_Work instruction_:
A verbatim copy of the entries is the required answer.

─── Records supplied

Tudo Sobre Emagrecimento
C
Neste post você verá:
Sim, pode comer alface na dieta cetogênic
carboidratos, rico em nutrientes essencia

──────

_Your response_:
Tudo Sobre Emagrecimento
C
Neste post você verá:
Sim, pode comer alface na dieta cetogênic
carboidratos, rico em nutrientes essencia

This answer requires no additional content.